Council planning north/west manager Warren Maclennan says the key points that the Environment Court decision changes to Council’s provisions are:

•     Smaller ecological areas are required  to be protected for each site (two-hectares of existing bush for the first site compared to five-hectares under Council rules)

•     The ecological area is not requiredto be an identified Significant Ecological Area (SEA) in the plan, although it must meet criteria

•     It removes the ‘cap’ of three on the number of sites that can be subdivided and located on a ruralsite (Council wanted any additional sites above the three to be transferred to the countryside living zone)

•     Changes the language of the plan to be less directive about where receiver areas for title transfers are (Councilwanted countryside living only)

Mr Maclennan says Council’s concerns in the Environment Court case were around the likely increased subdivision from these changes and the effects of this subdivision on rural production, rural character and amenity, the overall growth concept for Auckland, and the degree of ecological benefits. He says Council’s legal and planning team are currently reviewing the decision.

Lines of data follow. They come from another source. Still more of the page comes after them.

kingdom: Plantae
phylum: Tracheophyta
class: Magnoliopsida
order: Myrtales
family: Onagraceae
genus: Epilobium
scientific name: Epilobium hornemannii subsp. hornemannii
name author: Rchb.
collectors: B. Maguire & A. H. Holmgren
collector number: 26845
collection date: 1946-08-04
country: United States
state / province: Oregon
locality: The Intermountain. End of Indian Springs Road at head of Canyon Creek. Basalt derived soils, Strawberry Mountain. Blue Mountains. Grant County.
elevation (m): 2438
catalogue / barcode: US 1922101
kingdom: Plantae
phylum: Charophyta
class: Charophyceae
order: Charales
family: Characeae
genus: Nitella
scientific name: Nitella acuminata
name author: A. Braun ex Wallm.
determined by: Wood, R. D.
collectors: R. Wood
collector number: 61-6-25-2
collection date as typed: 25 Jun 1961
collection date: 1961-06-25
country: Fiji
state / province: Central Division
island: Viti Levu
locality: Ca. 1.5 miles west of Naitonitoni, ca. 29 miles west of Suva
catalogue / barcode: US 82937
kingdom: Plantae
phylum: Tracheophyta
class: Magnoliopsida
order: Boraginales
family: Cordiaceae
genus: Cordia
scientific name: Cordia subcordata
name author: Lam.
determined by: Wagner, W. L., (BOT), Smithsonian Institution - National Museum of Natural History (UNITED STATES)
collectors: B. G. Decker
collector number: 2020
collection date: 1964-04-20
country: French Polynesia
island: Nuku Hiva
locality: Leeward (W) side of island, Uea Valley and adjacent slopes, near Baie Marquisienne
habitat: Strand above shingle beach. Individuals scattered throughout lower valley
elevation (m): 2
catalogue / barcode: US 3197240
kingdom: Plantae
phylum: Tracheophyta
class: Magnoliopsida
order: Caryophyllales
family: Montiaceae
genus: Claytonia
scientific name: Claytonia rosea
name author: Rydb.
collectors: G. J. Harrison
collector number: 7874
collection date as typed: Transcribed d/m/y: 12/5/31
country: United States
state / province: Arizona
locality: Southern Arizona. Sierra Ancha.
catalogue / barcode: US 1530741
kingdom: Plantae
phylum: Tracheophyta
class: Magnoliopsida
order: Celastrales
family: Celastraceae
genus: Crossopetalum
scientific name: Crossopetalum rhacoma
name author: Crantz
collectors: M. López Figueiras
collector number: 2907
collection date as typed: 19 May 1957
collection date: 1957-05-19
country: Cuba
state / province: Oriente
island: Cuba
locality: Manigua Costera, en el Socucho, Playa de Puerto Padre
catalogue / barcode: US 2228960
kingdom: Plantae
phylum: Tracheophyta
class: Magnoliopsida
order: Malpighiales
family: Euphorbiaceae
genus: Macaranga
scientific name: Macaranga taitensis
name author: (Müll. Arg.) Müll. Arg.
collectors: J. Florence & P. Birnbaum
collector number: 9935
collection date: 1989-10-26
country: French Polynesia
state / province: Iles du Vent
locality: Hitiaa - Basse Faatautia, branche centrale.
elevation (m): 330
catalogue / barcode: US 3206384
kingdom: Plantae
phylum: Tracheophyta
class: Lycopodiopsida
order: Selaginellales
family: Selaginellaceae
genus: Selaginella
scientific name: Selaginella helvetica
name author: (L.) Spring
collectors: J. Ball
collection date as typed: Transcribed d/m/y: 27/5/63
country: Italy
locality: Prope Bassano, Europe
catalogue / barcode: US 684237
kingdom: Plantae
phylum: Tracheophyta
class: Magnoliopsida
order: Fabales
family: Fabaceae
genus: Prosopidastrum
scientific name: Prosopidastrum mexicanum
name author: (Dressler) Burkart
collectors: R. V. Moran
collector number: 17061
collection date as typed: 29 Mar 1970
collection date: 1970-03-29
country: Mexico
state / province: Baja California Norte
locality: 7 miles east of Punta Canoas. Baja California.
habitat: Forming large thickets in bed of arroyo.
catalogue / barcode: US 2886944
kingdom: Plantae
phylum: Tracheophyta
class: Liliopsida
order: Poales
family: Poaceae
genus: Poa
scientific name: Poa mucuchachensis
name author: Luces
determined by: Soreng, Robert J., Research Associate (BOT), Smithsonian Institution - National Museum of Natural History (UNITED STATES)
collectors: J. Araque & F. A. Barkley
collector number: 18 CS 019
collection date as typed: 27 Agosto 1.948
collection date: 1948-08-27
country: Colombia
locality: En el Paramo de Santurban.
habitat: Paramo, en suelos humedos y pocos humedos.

In the court decision, Judge Jeff Smith said that on balance, the court concluded the IHP provisions would provide better protection by requiring active steps in relation to the protection of vegetation, and supporting these by registered covenants where subdivision was in prospect.

“Where it provides an opportunity for transferable rights, it appears that the Council has decided in its policy to utilise the countryside living zone to absorb future growth capacity by allowing significantly greater subdivision. Nevertheless, we recognise that there are potential adverse impacts involved in this if it provides an opportunity for in-situ development.

“For in-situ development, whether as non-complying or restricted discretionary, the exercise of Council’s discretions in regard to the objectives and policies would require controls (through consent conditions) to be imposed to ensure that the values of Schedule 3 areas are not compromised, and the outcomes anticipated by the plan for protection are achieved.”


Courting confusion
Anyone who has struggled to understand Auckland Council planning documents can be reassured that they are in good company. Few would be expected to understand and interpret planning rules and regulations better than a judge in the Environment Court. However, during the recent hearing on rural subdivisions, Judge Jeff Smith made repeated references to the difficulty of dealing with the electronic-only approach Council had taken to the Auckland Unitary Plan. He remarked several times on the confusion of not knowing the status of the plan and its provisions, which parts were subject to appeal, which were deemed ‘approved’, ‘operative’ or ‘treated as operative’. As a result, many witnesses were using different versions of the plan in preparing their evidence.